Türkiye’yi deprem gerçeğiyle bir kez daha yüzleşti.
6.2’lik İstanbul depremi ve devam eden çok sayıda artçı, Türkiye’yi deprem gerçeğiyle bir kez daha yüzleştirdi. Uzmanlar, alınması gereken önlemler konusunda ciddi uyarılarını devam ettiriyorlar. Yakın geçmişte birçok acı deprem deneyimi yaşayan ülkemizde insanların bir kısmı, yeni depremlerle tekrar afet psikolojisine girdi. Bu durum da sürekli korku, panik, kaygı bozukluğu ve endişe halini getiriyor.
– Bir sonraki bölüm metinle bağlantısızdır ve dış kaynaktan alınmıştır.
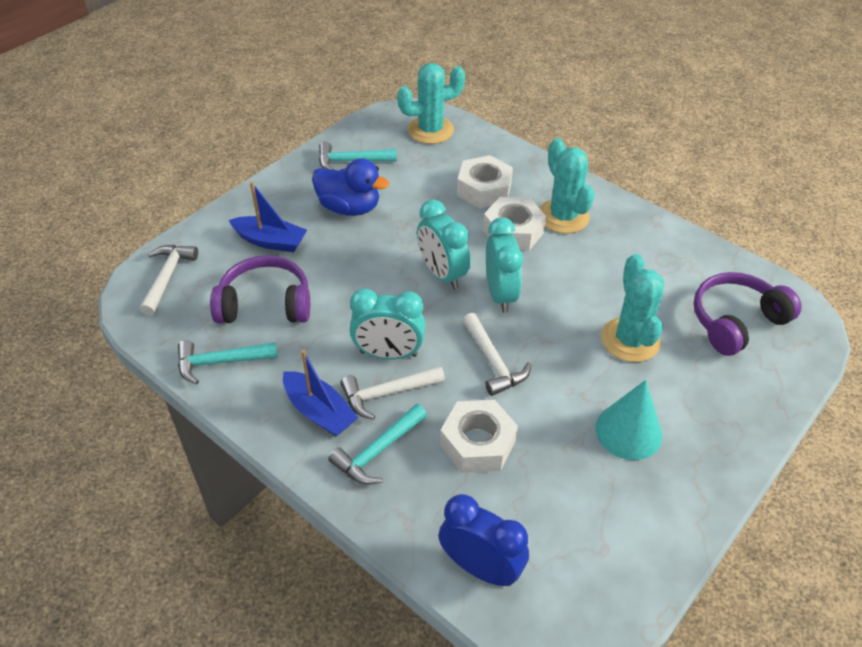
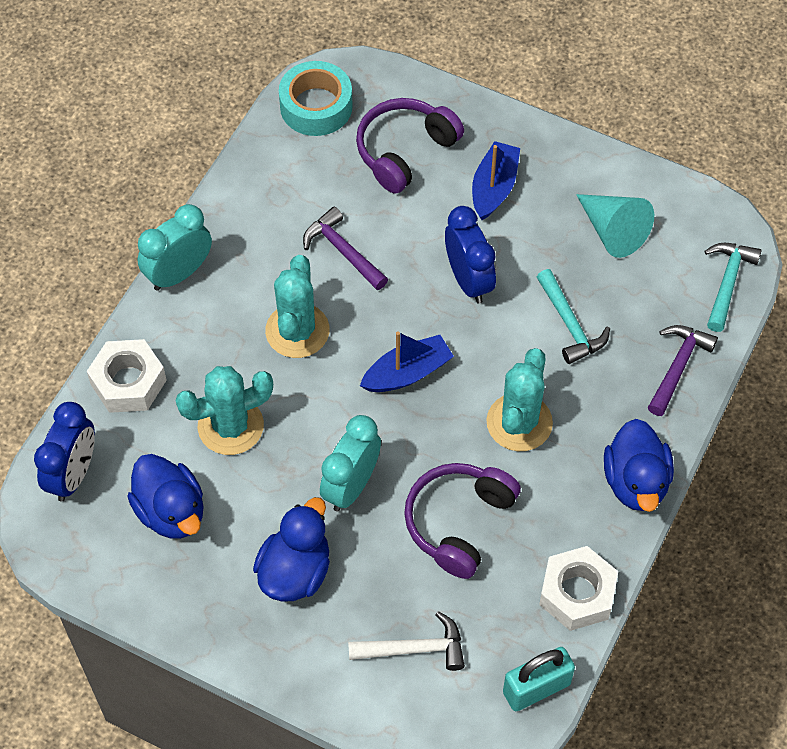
blue clock: 1 -> 2
blue duck: 1 -> 3
purple hammer: 0 -> 2
turquoise clock: 3 -> 2
turquoise hammer: 3 -> 2
turquoise padlock: 0 -> 1
turquoise tape: 0 -> 1
white hammer: 3 -> 1
white nut: 3 -> 2

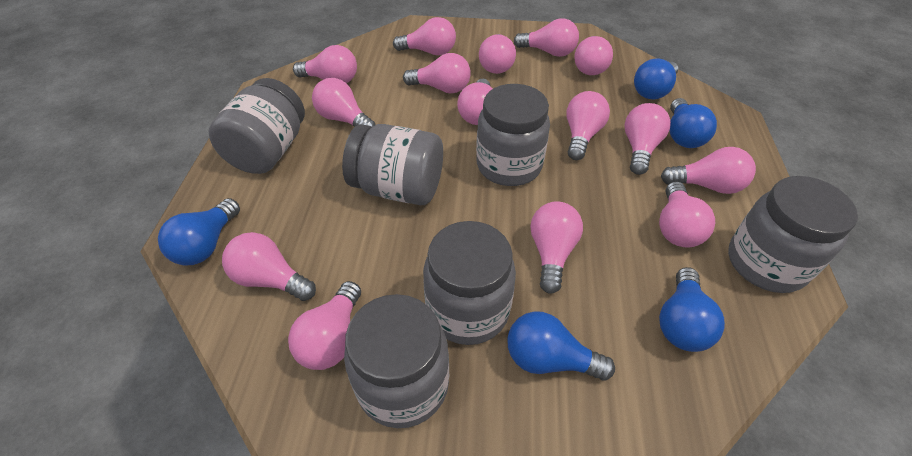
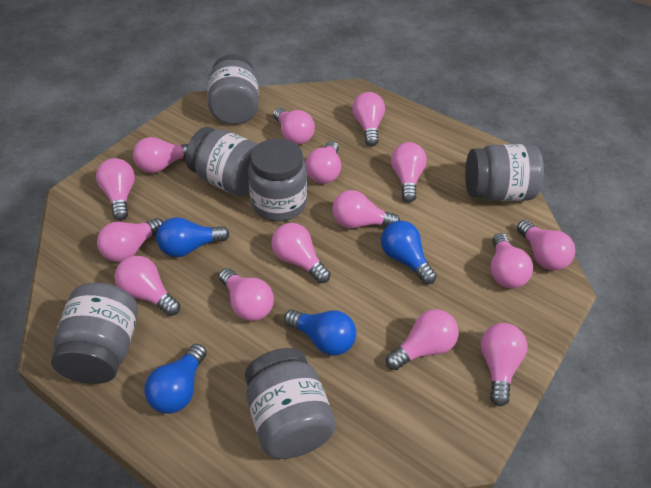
blue light bulb: 5 -> 4

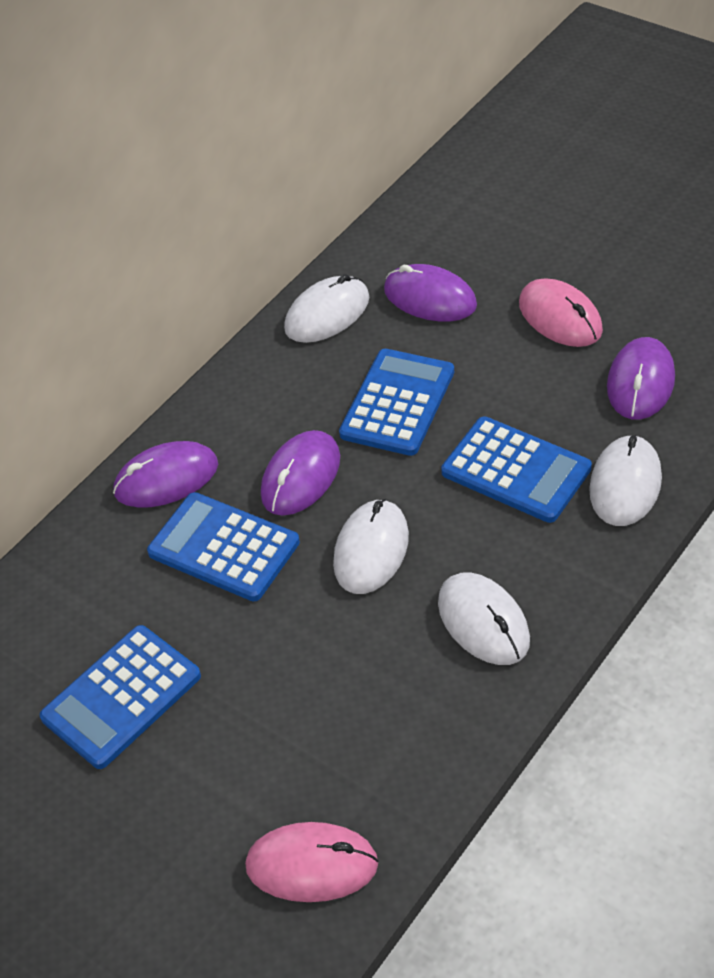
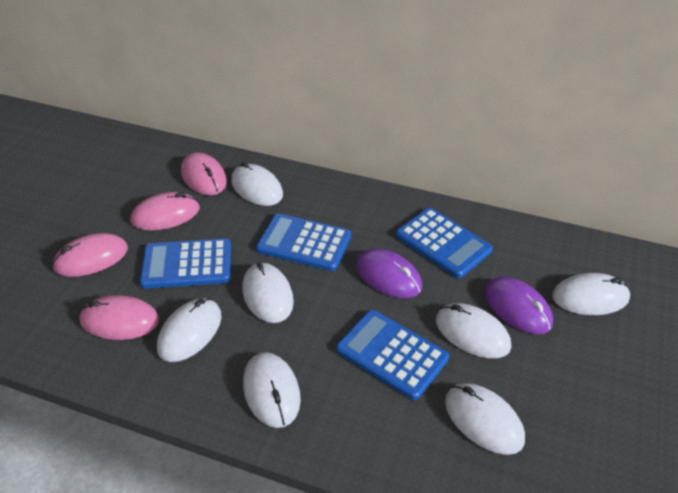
pink mouse: 2 -> 4
purple mouse: 4 -> 2
white mouse: 4 -> 7

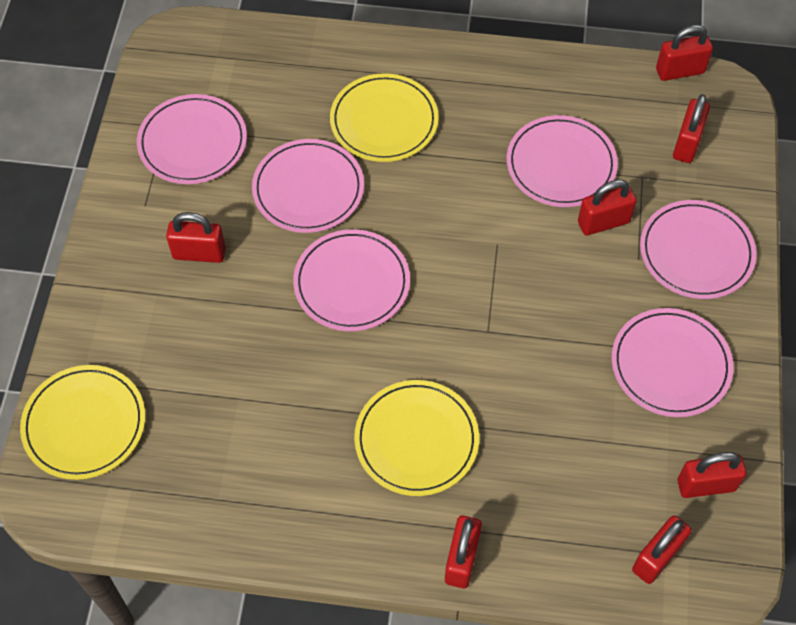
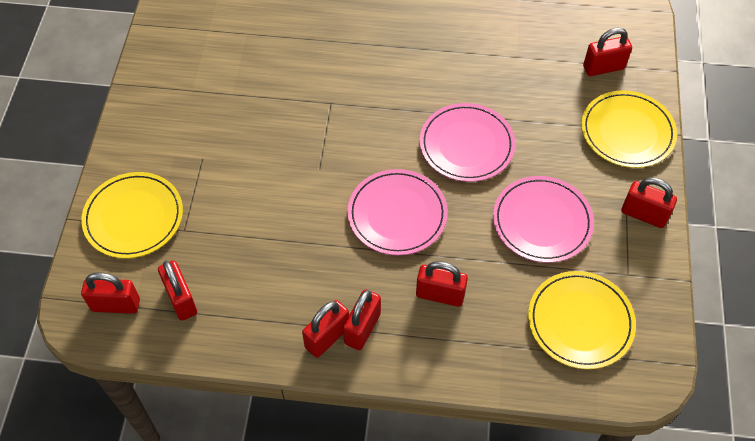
pink plate: 6 -> 3

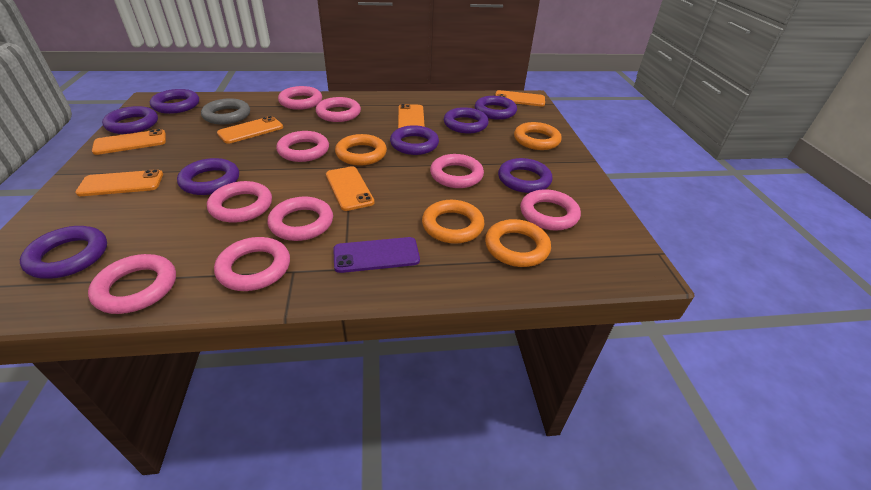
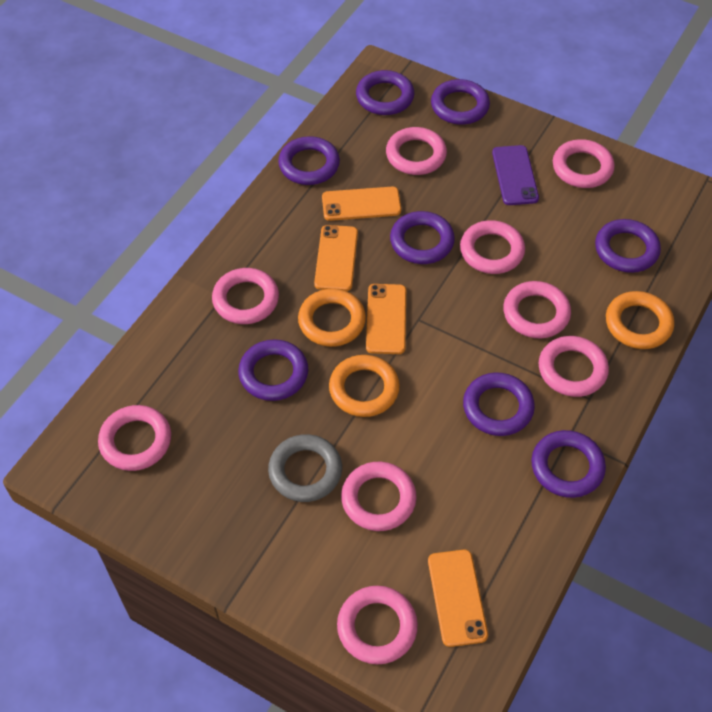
orange phone: 6 -> 4
orange ring: 4 -> 3

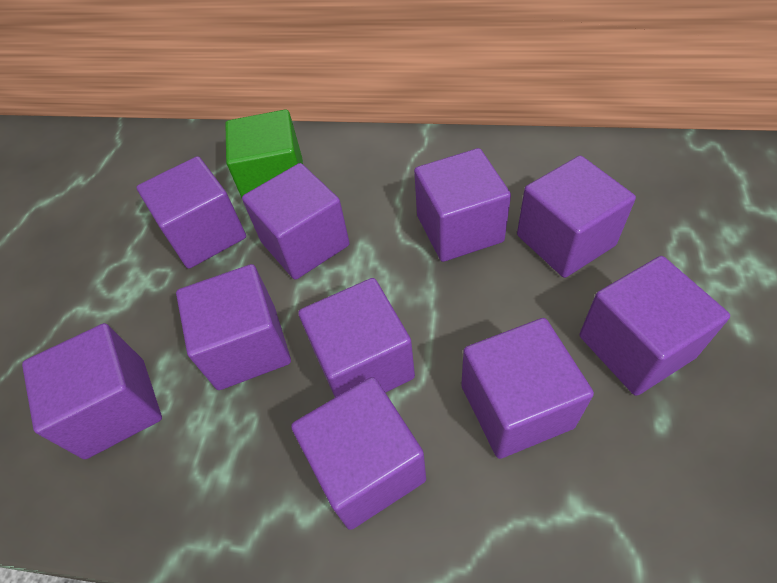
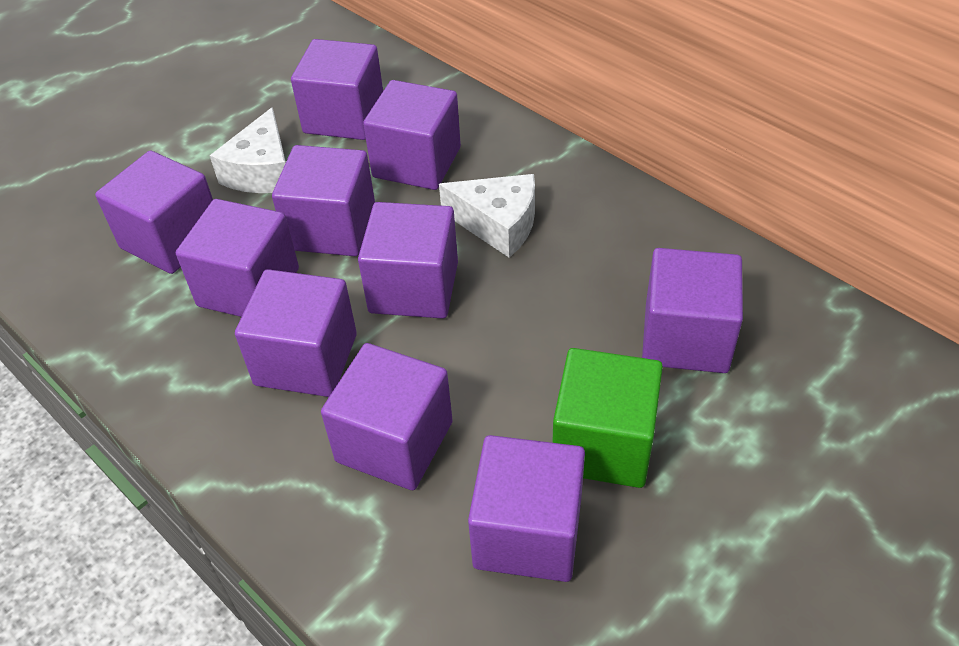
white cheese: 0 -> 2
Psikolojik İlk Yardım Süreci
Acıbadem LifeClub Sağlıklı Yaşam Hizmetleri’nden Uzm. Psikolog Cansu Çelik, depremin psikolojik etkileri ve ilk yardım süreci hakkında şunları söyledi:
“Depremler, çeşitli duygusal ve zihinsel sağlık sorunlarına yol açarak, kişiler üzerinde yoğun psikolojik etkiler oluşturabilmektedir. Depremden kurtulanlar, akut stres, anksiyete, depresyon ve Travma Sonrası Stres Bozukluğu (TSSB) gibi mental sağlık sorunları ile karşılaşabilirken; şiddetli korku, çaresizlik ve kontrolü kaybetme duygularını da yaşayabilmektedirler. Hali hazırda ruhsal sağlık problemi olan kişiler ise, bir deprem sonrasında ciddi psikolojik sorunlara karşı daha yüksek risk grubu içerisinde bulunuyorlar.
Felaketlerden hemen sonra profesyonel psikoterapi gibi derin psikolojik müdahaleler içeren yöntemlerden kaçınılır. İlk aşamada temel ihtiyaçlar ve güvenlik sağlanırken, sakinlik duygusunun güçlendirilmesi için hızlı ve pratik destekler ile psikolojik ilk yardım uygulamaları yapılabilmektedir. Kişilerin temel ihtiyaçlarını belirtmelerine yardımcı olmak, onları konuşma baskısı hissettirmeden dinlemek, sosyal desteğe/bilgiye/hizmete erişebilmelerini sağlamak önceliklendirilir.”
Uzun Vadeli Çözümler
Uzun vadeli çözümlerin de önemine değinen Acıbadem LifeClub Uzm. Psikoloğu Cansu Çelik, sözlerini şöyle sonlandırdı: “Uzun vadede oluşabilecek psikolojik durumlar için ise bireysel ve grup terapileri, psikoeğitim, dayanıklılık geliştirme gibi ruh sağlığı hizmetlerine yönelik müdahaleler gerçekleştirilebilir. Yerel organizasyonlarla iş birliği yapmak, ruh sağlığı alanında uzman olmayan kişilere eğitim vermek, beslenme yöntemlerini kültürlere göre çeşitlendirmek gibi kültürel hizmetler sunmak, uzun vadede gerçekleştirilebilen etkili yöntemlerdendir.”